The young man is eating in a restaurant and as the lady leaves he shouts out "good bye mom" and of course then gets stuck with her bill.
It was told to me as if it was a true story though and continued on from there. The young man runs out the door and proceeds to chase down the sidewalk in pursuit of the woman. After all sorts of obstacles are hurdled or side stepped the fellow finally makes a lunging dive and grabs the lady by the foot. She struggles and drags the fellow down the street (the length of the struggle depends on how long you want to milk your audiences attention) as he hangs onto her leg.
The punch line went something like "I pulled and pulled on her leg for what seemed like forever... kind of like I'm pulling on your leg right now".
My sister's baby sitter told me this back in the 1970's (I was in junior high) and she had me by hook, line, and sinker till she closed the deal and told the punch line.![]()
A young man shopping in a supermarket noticed a little old lady following him around. If he stopped, she stopped. Furthermore she kept staring at him.

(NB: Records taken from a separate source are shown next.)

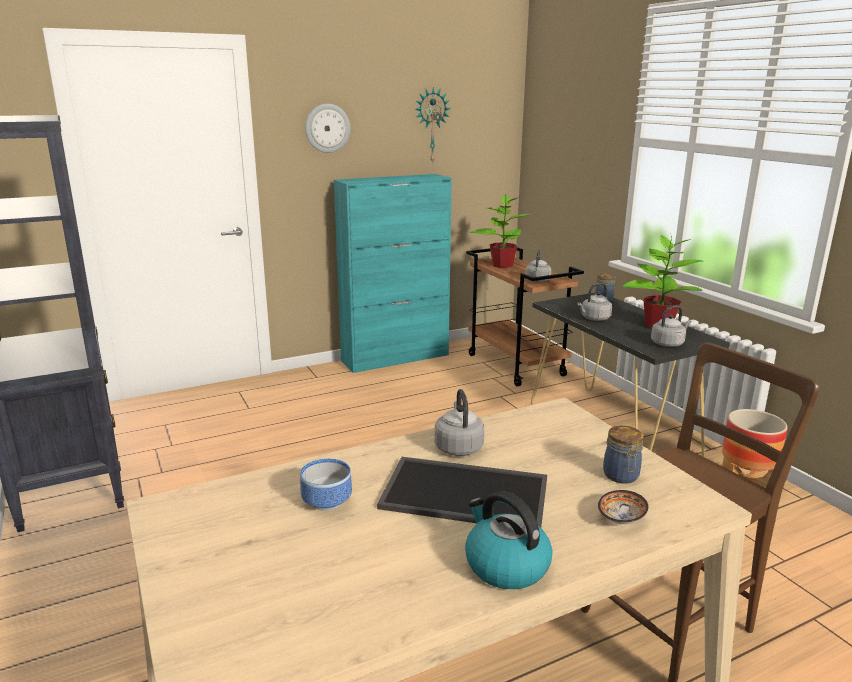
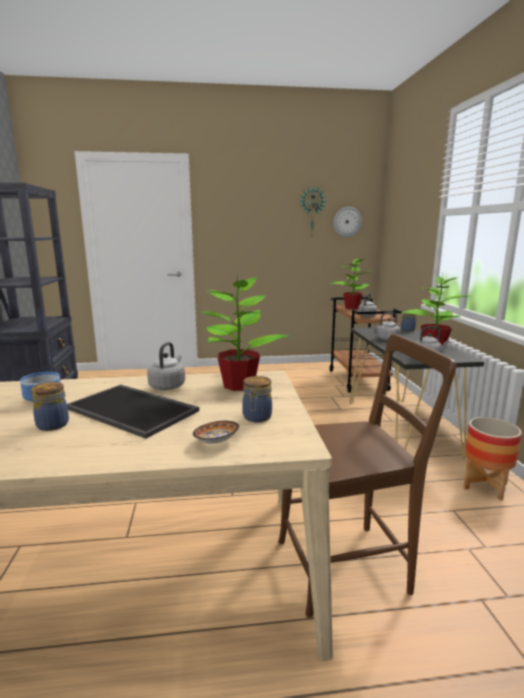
camera: 20 degrees right, 5 degrees down
(327, 128) = (239, 212): wall clock -> wall clock (347, 222)
(396, 358) = (279, 367): turquoise cabinet -> none
(398, 537) = (52, 424): none -> jar
(505, 565) = (91, 452): kettle -> none
(542, 430) = (239, 385): none -> potted plant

She finally overtook him at the checkout, and she turned to him and said, "I hope I haven't made you feel ill at ease; it's just that you look so much like my late son."
He answered, "That's okay."
"I know it's silly, but if you'd call out "Good bye, Mom" as I leave the store, it would make me feel so happy."
She then went through the checkout, and as she was on her way out of the store, the man called out, "Goodbye, Mom."
The little old lady waved, and smiled back at him.
Pleased that he had brought a little sunshine into someone's day, he went to pay for his groceries.
"That comes to $121.85," said the clerk.
"How come so much ... I only bought 5 items.."
The clerk replied, "Yeah, but your Mother said you'd be paying for her things, too."